#### WRITTEN TASK A:
Please repeat word for word the part of the passage about Shaw between "Family members and" and "in San Mateo.", inclusive.
#### WRITTEN TASK B:
Pick up the passage about Shaw after its final sentence and continue writing it.

#### STUDY TEXT:
►

Family members and a former colleague remembered her as a woman with the skills and passion to make a difference in the community.

“She always had this huge heart and empathy for others,” said her sister, Helen Bundy Medsger of Santa Rosa. When an issue surfaced that mattered to Shaw, “she would be the first in line to take it on.”

When the City Council in 1994 made it illegal for people to sleep in cars on neighborhood streets, Shaw criticized the action as poor public policy “because it fails to protect the human rights of all.”

“Why do men, women and families sleep in cars?” she wrote in an opinion piece published in The Press Democrat. “The answer is simple: Because they have nowhere else to turn.”

Maureen Eugenia Bundy was born Dec. 10, 1949, in San Francisco and raised in San Mateo.

◄

Stored data:
►

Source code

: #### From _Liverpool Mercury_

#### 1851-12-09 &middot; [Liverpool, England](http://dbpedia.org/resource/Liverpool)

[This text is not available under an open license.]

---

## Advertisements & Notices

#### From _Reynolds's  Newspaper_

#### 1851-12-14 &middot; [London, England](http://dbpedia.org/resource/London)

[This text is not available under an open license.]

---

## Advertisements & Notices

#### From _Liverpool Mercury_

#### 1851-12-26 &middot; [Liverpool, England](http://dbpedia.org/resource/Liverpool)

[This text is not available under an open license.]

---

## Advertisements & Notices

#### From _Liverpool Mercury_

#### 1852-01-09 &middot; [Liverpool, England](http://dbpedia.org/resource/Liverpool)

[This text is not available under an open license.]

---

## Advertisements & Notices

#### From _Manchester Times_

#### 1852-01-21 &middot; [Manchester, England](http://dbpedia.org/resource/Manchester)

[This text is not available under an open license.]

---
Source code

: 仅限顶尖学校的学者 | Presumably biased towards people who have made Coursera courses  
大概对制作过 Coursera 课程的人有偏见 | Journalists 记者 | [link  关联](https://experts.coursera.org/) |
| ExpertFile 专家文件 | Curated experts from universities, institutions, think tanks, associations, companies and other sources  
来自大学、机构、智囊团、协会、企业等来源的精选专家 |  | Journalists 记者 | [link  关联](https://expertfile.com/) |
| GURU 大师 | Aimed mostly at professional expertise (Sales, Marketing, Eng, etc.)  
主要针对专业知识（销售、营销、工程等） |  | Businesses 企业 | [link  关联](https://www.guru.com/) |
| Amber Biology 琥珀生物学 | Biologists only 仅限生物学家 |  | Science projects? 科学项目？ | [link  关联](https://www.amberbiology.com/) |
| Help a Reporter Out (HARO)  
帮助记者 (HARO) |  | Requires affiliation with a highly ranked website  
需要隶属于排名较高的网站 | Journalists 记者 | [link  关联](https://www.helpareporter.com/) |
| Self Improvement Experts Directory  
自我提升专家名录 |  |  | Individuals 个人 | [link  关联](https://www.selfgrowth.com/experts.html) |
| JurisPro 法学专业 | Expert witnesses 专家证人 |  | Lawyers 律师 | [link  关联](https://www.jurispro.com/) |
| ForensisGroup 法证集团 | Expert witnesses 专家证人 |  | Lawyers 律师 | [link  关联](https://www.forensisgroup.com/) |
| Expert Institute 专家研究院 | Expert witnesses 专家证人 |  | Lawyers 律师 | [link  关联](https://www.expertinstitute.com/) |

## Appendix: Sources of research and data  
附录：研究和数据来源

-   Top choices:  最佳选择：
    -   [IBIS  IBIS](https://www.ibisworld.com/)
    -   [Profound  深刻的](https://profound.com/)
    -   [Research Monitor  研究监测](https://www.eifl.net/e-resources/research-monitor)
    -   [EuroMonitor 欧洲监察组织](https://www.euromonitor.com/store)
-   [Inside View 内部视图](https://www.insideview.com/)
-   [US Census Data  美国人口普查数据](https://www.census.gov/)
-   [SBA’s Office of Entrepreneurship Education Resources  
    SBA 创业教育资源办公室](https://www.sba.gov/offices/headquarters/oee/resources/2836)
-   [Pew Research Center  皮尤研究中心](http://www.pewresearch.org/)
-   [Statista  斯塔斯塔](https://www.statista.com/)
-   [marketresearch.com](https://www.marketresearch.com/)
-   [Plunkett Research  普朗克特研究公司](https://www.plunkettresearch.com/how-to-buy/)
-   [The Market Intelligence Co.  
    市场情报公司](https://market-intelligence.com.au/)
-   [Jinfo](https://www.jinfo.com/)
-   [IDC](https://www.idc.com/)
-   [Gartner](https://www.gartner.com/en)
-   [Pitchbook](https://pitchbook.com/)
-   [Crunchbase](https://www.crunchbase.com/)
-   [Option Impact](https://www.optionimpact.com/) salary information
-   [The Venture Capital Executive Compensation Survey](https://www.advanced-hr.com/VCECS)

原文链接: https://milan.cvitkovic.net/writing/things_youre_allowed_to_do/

◄

#### WRITTEN REPLY A:
Family members and a former colleague remembered her as a woman with the skills and passion to make a difference in the community.

“She always had this huge heart and empathy for others,” said her sister, Helen Bundy Medsger of Santa Rosa. When an issue surfaced that mattered to Shaw, “she would be the first in line to take it on.”

When the City Council in 1994 made it illegal for people to sleep in cars on neighborhood streets, Shaw criticized the action as poor public policy “because it fails to protect the human rights of all.”

“Why do men, women and families sleep in cars?” she wrote in an opinion piece published in The Press Democrat. “The answer is simple: Because they have nowhere else to turn.”

Maureen Eugenia Bundy was born Dec. 10, 1949, in San Francisco and raised in San Mateo.

#### WRITTEN REPLY B:
At age 7 she suffered the death of a younger sister, and at age 17 her mother incurred a brain injury that left her incapacitated, so Shaw stepped in to help care for three younger siblings. Those experiences and her parents’ strong beliefs about caring for all people “set a path for her, and I don’t even know if it was a conscious path,” her sister said.

She graduated magna cum laude with a bachelor’s degree from the College of Notre Dame, now Notre Dame de Namur University, in Belmont. In 1975 she received a master’s degree in social work from UC Berkeley.

At age 20 she married James Shaw, whom she had met when they both worked at a neighborhood movie theater.

The couple moved to Guerneville around 1980, and Shaw soon joined Catholic Charities, working to help resettle refugees from Southeast Asia. She went on to become director of its Department of Aging, where she established the Alzheimer’s Respite Center. The center is now known as the Shaw Center for Memory Care.

Shaw became executive director in 1988.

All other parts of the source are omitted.